> _Task requirements_
If a line in the records below holds the word "round", copy it.

> _Given records_
******************************
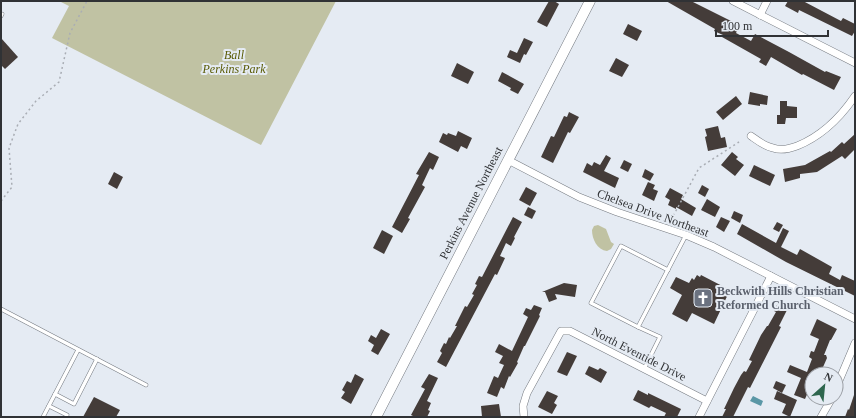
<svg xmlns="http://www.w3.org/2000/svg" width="856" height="418" font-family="'Times New Roman',serif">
	<rect width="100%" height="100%" fill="#e5ebf3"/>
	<g fill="#c0c2a3">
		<path d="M59,1H336L261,145L52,38L69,6Z"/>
		<path d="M598,225L606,229L611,242L614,244L611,249L607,251C597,250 592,239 592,230L594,226Z"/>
	</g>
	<path fill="#5a97a6" d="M753,396L763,401L761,406L750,401Z"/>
	<g fill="#443c39">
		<path d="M549,1H554L559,4L547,27L537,22Z"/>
		<path d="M666,1H691L731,21L729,25L738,29L736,33L751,41L755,34L789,52L825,72L826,71L841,77L834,90L803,74L802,75L771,57L766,66L759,62L761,59L722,37L723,35L714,31L715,29Z"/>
		<path d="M788,1H803L841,21L843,18L855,24V31L852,36L799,10L798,13L785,6Z"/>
		<path d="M628,24L642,31L637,41L623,34Z"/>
		<path d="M1,38L18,57L5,69L1,65Z"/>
		<path d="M524,38L533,42L526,55L524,54L520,63L507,57L510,50L517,53Z"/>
		<path d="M616,58L629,65L622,77L609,71Z"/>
		<path d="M457,63L474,72L468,84L451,76Z"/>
		<path d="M502,72L524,84L518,94L510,90L511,88L498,81Z"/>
		<path d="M750,92L768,96L767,105L760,104V106L748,104Z"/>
		<path d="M736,96L742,104L723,120L716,112Z"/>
		<path d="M780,101H787V106L797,107V118H786L785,124H777V115H780Z"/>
		<path d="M569,112L579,117L570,133L568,132L553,163L541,157L551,136L554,137L564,116L567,117Z"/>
		<path d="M718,126L721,138L725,137L727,147L708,151L705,137L707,136L705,129Z"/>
		<path d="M458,131L472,138L467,149L461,146L458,152L439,142L443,133L447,135L448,133L456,136Z"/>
		<path d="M855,134V149L845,159L842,156L817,172L800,174V178L785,182L783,169L805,165L830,151L831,152L842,142L844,144Z"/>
		<path d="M429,152L439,157L433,170L430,168L422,185L425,187L408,218L410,219L402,233L392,227L419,175L416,174Z"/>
		<path d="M732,152L738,157L736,159L744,165L735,176L721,165Z"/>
		<path d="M606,155L611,158L604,171L619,178L615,188L583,172L587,163L592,166L594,162L600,165Z"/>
		<path d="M624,160L632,164L628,172L620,168Z"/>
		<path d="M754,165L775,175L770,186L749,176Z"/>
		<path d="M645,169L654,174L650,181L642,177Z"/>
		<path d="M114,172L123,177L117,189L108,184Z"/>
		<path d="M648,182L655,185L653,189L658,191L654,201L642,195Z"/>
		<path d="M702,185L709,189L705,197L698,193Z"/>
		<path d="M526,187L537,193L530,206L519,200Z"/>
		<path d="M670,188L683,195L681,199L696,208L692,216L676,207V209L668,205L670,200L665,197Z"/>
		<path d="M707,199L720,207L715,217L701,210Z"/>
		<path d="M528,207L536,211L532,219L524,215Z"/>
		<path d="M734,211L743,215L740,223L731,218Z"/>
		<path d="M513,217L522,222L514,237L515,238L511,246L506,243L500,256L505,258L497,275L495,274L446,367L437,362L442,353L440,351L444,343L446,344L449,337L450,338L457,326H455L465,306L467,307L474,295L472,294L477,285L475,284L479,276L482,277Z"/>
		<path d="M721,217L730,221L724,232L716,227Z"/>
		<path d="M777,222L783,225L779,232L773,229Z"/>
		<path d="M742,224L776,243L783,228L789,231L781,247L797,255L800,249L832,267L829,274L840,280L842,275L855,281V296L786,262L737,234Z"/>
		<path d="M382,230L393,236L384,254L373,248Z"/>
		<path d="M697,275L700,277L701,275L730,290L714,324L692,313L687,322L672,314L682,295L670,288L676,277L689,283L692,278L694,280Z"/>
		<path d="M564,283L577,285L575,297L555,294L557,299L549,302L545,292H542Z"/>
		<path d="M779,301L789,306L779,326L781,327L750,388L748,387L733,417H722L726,409H724L734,388L741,375L744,371L746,372L752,361L749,360L761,335L767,326H768L776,312L774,311Z"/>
		<path d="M534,305L542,308L539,315L540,316L525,346H524L517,362L518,363L510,377L509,376L504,389L501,387L497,397L487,393L494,376L498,378L504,365L499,363L503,356L495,352L499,344L512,351L528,317L523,314L526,308L531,310Z"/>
		<path d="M817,319L837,329L831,340H830L824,355H826L827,358L820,374H812V383L805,399L794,395L801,378L787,372L790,365L807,372L812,359L809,357L811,351L814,352L819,339L810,335Z"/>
		<path d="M381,329L390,334L378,355L371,351L374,345L368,341L371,335L376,338Z"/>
		<path d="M567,352L577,356L567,376L557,372Z"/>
		<path d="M589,366L598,370L600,368L607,372L601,383L585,374Z"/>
		<path d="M355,374L364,379L351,404L341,398L345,392L342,390L347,381L351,383Z"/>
		<path d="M429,374L438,378L427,401L431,403L428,410L430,411L427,417H415L411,415L425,389L421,387Z"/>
		<path d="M776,381L786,385L782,393L773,388Z"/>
		<path d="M638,390L648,395V393L681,409L677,417H664L666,413L651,406L649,408L633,400Z"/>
		<path d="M547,391L558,396L554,403L557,405L552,414L538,407Z"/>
		<path d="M777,391L797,400L790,417L782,413L786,404L774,399Z"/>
		<path d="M854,395L855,417H845L848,409L849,410Z"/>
		<path d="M94,397L120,410L116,417H83Z"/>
		<path d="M499,404L501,417H482L481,406Z"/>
	</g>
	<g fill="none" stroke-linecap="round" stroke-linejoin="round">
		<defs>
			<g id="lane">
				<path d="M1,16L2,14"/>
				<path d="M1,309L146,385"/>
				<path d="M638,327L591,303L621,246L668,270"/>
				<path d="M644,369L660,337L638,327L686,235"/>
				<path d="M55,394L74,404L97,359"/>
				<path d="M49,406L67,415L66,417"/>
				<path d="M43,417L78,350"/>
			</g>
			<g id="street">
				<path d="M733,1L855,63"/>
				<path d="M760,15L767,1"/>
				<path d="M751,136C758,141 764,146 773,148C781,151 789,149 797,146C822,136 840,118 855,96"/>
				<path d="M508,160L579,197L617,212L686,235L714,247L855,319"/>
				<path d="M836,388L855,343"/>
				<path d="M524,417L523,406L527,393L561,331H570L707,401"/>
				<path d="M699,417L771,276"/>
				<path d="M821,417L832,398"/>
			</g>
			<path id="secondary" d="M376,417L590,1"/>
		</defs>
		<use href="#lane" stroke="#757a81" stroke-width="4.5"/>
		<use href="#street" stroke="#757a81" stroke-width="8"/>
		<use href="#secondary" stroke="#757a81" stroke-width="11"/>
		<g stroke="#a9adb4" stroke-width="1.5" stroke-dasharray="2 3" stroke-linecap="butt">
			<path d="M1,201L12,187L9,148L18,124L36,101L59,82L70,33L87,1"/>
			<path d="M671,220L699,168L739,142"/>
		</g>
		<use href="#lane" stroke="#fff" stroke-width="3.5"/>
		<use href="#street" stroke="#fff" stroke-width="7"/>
		<use href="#secondary" stroke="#fff" stroke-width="10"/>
	</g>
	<defs>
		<symbol id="church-square" viewBox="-11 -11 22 22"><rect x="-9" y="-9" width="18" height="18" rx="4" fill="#6b7280" stroke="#e5ebf3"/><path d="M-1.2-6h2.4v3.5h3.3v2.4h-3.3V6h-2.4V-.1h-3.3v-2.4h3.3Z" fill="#fff"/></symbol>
	</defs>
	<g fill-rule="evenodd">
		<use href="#church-square" x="692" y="287" width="22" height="22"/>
	</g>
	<g text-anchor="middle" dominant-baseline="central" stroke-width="4" stroke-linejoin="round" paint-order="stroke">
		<g font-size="12" font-style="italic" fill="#595a03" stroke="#e5ebf3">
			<text x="234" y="55">Ball<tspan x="234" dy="14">Perkins Park</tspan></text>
		</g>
		<g font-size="12" fill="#303235" stroke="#e5ebf3">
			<text transform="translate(471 203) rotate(-63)">Perkins Avenue Northeast</text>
			<text transform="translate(653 213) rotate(20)">Chelsea Drive Northeast</text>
			<text transform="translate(639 354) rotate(27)">North Eventide Drive</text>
		</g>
		<g font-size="12" font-weight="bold" fill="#5b616d" stroke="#e5ebf3" text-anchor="start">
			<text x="717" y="291">Beckwith Hills Christian<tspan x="717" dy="14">Reformed Church</tspan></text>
		</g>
	</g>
	<rect width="856" height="418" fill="none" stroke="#303235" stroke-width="4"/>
	<g transform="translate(824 386) rotate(27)"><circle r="19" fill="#e5ebf3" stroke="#9da1a7"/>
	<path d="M0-3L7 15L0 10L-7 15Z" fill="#2e664e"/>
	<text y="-6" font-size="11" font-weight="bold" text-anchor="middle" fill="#303235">N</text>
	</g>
	<path d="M716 30v6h112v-6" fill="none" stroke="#303235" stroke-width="2"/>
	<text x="722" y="30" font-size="12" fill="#303235" stroke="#e5ebf3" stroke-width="3" paint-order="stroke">100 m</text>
</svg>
******************************
> _Exercise solution_
	<g fill="none" stroke-linecap="round" stroke-linejoin="round">
	<g text-anchor="middle" dominant-baseline="central" stroke-width="4" stroke-linejoin="round" paint-order="stroke">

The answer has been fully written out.